The specific gospel promise quoted here is from Genesis 12:3 and 22:18. "In you all the nations will be blessed." How would this happen? How would one man's family become a blessing to every tribe and tongue on earth? It would be through his seed, singular (v. 16), who is Christ. The blessing is not a vague feeling of goodwill. The blessing is justification. The blessing is being declared righteous before God. And this blessing would overflow the banks of Israel and flood the entire world. The Judaizers wanted to build a wall; God was always planning to open a gate.


The Common Blessing (v. 9)

Paul now ties it all together in a concluding summary.

"So then those who are of faith are blessed with Abraham, the believer." (Galatians 3:9 LSB)

The logic is airtight. If the gospel was preached to Abraham, and the central promise of that gospel was a blessing for all nations, and that blessing comes through faith, then the conclusion is simple. "Those who are of faith," whether Jew or Gentile, slave or free, male or female, "are blessed."

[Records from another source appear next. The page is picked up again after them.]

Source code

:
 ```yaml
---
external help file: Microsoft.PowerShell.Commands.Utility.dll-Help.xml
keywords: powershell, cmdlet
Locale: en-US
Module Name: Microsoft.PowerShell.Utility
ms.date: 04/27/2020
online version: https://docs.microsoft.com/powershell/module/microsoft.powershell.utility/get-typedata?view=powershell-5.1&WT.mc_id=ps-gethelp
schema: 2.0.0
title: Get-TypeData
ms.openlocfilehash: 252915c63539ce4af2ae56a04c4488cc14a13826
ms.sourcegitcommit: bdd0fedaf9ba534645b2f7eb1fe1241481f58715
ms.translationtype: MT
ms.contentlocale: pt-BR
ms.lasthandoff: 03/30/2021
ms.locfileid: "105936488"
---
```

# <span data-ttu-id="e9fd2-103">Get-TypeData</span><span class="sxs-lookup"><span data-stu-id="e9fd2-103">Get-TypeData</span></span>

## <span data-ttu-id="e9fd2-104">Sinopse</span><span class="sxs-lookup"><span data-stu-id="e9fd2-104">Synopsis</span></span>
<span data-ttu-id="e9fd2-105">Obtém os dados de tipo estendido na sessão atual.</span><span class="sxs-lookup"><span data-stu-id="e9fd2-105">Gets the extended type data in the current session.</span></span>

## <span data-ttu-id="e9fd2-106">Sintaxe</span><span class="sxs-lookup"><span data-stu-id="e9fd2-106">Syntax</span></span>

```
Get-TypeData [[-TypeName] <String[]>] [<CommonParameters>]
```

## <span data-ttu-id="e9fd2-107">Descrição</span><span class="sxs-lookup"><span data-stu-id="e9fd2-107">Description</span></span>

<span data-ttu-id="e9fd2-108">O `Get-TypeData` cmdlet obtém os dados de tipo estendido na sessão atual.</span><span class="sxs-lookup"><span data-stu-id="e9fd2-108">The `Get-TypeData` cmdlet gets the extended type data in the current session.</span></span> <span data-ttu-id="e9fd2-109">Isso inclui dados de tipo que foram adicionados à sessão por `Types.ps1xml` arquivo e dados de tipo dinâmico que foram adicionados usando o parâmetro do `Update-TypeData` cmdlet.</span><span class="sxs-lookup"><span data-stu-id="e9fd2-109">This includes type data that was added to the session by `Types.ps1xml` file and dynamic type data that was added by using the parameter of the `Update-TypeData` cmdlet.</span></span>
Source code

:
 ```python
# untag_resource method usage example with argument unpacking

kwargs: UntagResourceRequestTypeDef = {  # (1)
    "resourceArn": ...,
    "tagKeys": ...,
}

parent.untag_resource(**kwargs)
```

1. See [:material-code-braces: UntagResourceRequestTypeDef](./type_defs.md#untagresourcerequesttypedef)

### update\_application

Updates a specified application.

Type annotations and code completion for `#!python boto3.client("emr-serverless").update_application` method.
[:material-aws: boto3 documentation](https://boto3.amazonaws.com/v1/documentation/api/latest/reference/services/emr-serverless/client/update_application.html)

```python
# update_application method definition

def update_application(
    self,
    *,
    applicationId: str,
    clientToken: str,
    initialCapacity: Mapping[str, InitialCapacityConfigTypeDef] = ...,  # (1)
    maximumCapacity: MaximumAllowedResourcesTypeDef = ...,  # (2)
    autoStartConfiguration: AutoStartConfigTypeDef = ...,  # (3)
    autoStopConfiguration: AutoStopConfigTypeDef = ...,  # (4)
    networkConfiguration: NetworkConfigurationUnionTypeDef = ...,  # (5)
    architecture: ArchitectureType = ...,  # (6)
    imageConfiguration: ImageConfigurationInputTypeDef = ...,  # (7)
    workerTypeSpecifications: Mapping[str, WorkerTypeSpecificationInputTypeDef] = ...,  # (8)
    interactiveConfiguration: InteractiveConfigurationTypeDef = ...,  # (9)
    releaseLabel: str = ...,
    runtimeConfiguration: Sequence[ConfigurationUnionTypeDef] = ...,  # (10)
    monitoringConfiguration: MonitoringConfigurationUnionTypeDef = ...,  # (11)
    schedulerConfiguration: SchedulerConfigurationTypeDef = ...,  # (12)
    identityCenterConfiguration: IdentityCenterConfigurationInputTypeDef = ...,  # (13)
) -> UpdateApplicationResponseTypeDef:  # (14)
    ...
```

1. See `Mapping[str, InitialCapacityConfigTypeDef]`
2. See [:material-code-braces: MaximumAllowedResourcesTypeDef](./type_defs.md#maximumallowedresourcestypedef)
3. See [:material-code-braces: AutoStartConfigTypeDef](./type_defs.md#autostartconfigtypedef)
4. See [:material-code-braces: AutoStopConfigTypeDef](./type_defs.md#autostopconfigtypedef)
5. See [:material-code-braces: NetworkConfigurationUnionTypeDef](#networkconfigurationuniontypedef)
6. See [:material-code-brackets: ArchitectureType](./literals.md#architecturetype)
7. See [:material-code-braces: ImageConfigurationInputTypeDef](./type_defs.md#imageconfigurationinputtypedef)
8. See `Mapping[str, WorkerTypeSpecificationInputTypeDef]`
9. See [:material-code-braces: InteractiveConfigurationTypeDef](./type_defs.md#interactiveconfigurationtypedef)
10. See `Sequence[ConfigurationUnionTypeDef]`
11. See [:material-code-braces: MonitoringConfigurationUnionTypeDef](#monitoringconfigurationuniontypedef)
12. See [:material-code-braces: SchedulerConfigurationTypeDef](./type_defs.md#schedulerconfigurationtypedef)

And what is the nature of this blessing? They "are blessed with Abraham." We get the same blessing he got, in the same way he got it. It is a shared, common blessing. There is not one way for Abraham to be saved and another way for us. There is not a Jewish plan of salvation and a Gentile plan of salvation. There is one God, one faith, one Savior, and one family. We all come to God through the same door: the door of faith in His promise.

Notice the final description of Abraham: "Abraham, the believer." Or, as it could be translated, "faithful Abraham." This is his defining characteristic. This is what God wants written on his tombstone. Not "Abraham, the circumcised," or "Abraham, the wealthy patriarch," but "Abraham, the man who believed God." That is his legacy, and it is the only legacy that matters. It is the only inheritance that can be passed down to his spiritual children.


Conclusion: Are You in the Family?

The implications of this passage are massive. First, it establishes that the gospel is one, unified story from Genesis to Revelation. The Old Testament is not a book of legalism to be contrasted with the New Testament's book of grace. The gospel is in the Old Testament, and the law is upheld in the New. God has always saved His people in exactly the same way: by grace alone through faith alone in Christ alone.

Second, it demolishes all forms of spiritual pride and elitism. We are not saved because we are from a good Christian family, or because we were baptized as an infant, or because we are members of a sound church, or because we are American. We are saved for one reason only: we have abandoned all trust in ourselves and have cast ourselves entirely on the mercy of God in Jesus Christ. Your pedigree, whether ethnic or religious, means nothing in the court of heaven. The only question is, are you "of faith?"

The Judaizers were trying to make Christianity into an exclusive club with high membership fees. Paul insists that it is a family, entered into by birth, the new birth, which is received by faith. The question for us today is the same one that confronted the Galatians. On what are you resting for your right standing with God? Is it Jesus, plus something you do? Jesus plus your quiet times? Jesus plus your moral effort? Jesus plus your political activism?

If there is any "plus," you have fallen from grace. You are not a son of Abraham. But if your answer is nothing, nothing but the blood of Jesus, if you are trusting with the simple, desperate faith of Abraham, then you are in the family. You are a true son. You have been blessed with faithful Abraham, and the gates of hell cannot prevail against you.